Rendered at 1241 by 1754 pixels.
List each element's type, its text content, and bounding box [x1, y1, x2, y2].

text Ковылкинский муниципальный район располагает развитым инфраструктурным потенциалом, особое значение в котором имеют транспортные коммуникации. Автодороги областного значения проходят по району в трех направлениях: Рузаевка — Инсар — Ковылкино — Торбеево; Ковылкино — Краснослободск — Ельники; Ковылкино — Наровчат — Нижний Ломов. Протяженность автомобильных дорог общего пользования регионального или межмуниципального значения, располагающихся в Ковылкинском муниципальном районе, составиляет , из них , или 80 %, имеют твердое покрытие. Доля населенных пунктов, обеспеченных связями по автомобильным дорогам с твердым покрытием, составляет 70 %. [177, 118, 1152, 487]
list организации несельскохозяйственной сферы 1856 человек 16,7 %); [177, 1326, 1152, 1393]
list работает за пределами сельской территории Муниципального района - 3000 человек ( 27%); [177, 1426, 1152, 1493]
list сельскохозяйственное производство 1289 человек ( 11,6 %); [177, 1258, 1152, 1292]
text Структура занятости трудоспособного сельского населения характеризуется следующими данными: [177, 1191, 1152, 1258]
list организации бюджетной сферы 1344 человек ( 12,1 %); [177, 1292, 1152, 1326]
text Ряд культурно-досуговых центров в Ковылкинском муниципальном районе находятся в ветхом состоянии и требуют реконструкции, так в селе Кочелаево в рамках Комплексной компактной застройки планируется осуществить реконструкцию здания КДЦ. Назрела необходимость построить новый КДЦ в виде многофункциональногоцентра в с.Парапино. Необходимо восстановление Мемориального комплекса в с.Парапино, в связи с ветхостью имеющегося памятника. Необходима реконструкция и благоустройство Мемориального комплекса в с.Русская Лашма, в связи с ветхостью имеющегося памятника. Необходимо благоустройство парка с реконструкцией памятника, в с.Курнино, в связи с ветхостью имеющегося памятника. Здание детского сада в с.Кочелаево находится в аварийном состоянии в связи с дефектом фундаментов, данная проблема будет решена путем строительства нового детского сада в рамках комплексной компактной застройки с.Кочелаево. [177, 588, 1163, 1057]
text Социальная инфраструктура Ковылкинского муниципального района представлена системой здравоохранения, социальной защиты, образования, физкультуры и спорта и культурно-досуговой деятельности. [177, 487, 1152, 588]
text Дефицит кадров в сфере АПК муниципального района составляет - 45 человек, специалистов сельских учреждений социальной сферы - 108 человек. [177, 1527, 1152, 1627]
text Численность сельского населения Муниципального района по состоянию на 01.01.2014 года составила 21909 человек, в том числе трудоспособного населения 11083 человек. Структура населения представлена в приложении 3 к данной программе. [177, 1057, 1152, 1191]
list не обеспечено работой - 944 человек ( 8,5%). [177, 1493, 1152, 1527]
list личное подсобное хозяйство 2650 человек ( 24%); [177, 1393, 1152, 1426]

### [YOUR OBJECTIVE]
For the listing above, state how many lines contain the word "организации", with no other words.

### [PROBLEM SOLUTION]
2